:: Input for this task ::
# # # # # # #

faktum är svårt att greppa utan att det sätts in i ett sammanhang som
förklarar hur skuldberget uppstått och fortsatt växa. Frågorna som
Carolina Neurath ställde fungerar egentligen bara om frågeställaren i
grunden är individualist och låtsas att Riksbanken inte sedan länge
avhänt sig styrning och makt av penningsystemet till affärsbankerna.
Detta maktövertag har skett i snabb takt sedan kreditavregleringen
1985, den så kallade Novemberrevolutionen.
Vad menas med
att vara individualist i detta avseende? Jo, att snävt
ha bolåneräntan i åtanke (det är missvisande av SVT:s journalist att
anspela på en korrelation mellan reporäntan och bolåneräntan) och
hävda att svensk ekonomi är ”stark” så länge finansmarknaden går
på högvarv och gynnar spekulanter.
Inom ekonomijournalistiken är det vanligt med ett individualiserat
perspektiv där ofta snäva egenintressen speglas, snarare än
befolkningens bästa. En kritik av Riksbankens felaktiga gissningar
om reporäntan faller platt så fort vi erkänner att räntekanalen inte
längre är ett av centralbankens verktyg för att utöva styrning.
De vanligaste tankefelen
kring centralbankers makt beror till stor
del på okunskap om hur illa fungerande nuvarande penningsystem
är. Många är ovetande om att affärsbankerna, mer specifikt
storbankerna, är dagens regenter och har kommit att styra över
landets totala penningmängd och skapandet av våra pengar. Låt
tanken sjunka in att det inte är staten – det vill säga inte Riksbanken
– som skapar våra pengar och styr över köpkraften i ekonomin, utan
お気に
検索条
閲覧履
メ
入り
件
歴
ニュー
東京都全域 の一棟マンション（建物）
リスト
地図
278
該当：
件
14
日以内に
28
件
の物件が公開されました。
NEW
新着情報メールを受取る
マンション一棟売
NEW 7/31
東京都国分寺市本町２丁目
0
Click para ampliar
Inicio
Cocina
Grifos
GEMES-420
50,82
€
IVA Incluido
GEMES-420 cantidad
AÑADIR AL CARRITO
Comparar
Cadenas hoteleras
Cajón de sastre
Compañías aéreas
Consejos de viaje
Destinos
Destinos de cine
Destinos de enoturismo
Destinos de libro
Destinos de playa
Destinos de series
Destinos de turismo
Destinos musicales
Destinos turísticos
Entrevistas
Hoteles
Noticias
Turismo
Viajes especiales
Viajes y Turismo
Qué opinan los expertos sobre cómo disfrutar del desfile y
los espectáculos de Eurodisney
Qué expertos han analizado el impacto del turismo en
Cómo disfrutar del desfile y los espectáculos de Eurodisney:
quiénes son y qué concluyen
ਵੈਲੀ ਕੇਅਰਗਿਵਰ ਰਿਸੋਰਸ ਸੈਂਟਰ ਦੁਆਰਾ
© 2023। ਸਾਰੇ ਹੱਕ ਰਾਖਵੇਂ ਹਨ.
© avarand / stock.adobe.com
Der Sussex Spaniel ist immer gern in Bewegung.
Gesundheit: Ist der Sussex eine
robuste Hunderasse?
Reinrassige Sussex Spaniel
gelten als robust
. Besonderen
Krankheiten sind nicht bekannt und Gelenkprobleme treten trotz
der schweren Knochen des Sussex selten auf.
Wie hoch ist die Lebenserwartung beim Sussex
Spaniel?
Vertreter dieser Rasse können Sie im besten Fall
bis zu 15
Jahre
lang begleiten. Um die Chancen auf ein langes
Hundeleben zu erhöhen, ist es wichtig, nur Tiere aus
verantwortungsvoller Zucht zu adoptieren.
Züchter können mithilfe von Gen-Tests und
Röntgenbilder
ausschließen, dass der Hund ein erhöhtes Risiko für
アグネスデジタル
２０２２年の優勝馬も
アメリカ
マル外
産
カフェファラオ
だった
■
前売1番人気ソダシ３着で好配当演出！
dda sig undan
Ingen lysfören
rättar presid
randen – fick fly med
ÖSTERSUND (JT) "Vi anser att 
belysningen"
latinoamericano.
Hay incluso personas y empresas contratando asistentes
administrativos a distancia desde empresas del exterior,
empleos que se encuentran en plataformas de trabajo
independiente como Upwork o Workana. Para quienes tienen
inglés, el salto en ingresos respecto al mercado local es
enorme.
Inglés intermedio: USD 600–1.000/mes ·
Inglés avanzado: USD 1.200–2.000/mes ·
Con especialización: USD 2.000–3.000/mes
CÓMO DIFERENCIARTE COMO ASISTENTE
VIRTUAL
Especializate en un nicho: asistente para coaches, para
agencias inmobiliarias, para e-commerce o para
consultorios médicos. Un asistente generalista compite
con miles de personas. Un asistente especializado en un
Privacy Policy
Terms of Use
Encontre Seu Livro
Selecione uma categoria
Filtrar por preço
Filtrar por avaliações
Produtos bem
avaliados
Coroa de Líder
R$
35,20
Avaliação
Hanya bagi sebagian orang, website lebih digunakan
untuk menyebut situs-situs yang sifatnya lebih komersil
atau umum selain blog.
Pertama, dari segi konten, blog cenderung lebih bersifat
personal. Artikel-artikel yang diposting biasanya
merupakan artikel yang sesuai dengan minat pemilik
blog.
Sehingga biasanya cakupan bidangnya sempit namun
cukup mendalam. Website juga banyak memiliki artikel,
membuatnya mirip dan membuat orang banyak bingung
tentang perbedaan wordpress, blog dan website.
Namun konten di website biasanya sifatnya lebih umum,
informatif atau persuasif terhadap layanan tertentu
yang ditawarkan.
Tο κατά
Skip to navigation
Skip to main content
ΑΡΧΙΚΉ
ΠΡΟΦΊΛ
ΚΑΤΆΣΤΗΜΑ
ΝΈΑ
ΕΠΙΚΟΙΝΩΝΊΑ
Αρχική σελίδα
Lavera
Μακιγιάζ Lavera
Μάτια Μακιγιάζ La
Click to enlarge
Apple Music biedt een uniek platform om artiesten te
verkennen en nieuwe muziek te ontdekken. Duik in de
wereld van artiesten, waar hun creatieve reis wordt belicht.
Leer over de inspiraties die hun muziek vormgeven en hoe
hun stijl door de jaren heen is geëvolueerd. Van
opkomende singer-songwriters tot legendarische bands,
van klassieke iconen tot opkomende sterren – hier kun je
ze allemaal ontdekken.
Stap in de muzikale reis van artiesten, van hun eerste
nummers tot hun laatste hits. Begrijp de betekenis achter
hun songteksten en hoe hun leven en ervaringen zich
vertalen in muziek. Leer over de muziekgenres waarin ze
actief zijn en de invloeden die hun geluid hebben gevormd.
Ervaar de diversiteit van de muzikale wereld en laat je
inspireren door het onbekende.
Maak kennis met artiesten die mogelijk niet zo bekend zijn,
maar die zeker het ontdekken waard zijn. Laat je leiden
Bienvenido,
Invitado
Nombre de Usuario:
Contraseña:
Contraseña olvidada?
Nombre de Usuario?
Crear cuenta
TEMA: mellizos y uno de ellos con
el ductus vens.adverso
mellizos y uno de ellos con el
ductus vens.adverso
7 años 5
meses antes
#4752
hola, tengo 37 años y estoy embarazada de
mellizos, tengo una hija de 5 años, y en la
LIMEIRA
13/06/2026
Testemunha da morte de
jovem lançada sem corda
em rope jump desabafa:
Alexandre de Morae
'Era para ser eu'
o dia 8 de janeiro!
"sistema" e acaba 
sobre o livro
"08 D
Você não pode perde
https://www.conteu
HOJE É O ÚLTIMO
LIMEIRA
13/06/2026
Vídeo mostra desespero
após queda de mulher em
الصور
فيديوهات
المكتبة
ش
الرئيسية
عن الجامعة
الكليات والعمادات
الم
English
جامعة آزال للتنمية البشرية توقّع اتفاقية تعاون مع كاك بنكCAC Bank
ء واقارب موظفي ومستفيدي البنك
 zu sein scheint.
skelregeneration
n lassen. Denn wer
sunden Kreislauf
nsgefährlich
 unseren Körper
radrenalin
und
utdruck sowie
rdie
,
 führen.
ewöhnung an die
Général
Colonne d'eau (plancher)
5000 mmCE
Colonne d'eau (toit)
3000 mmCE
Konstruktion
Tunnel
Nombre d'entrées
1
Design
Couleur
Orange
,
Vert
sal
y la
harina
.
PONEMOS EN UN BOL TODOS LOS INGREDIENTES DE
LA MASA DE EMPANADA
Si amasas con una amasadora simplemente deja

# # # # # # #

:: Work request ::
Among the lines above, which ones hold the string "Viajes"? Show them.

:: Solution for this exercise ::
Viajes especiales
Viajes y Turismo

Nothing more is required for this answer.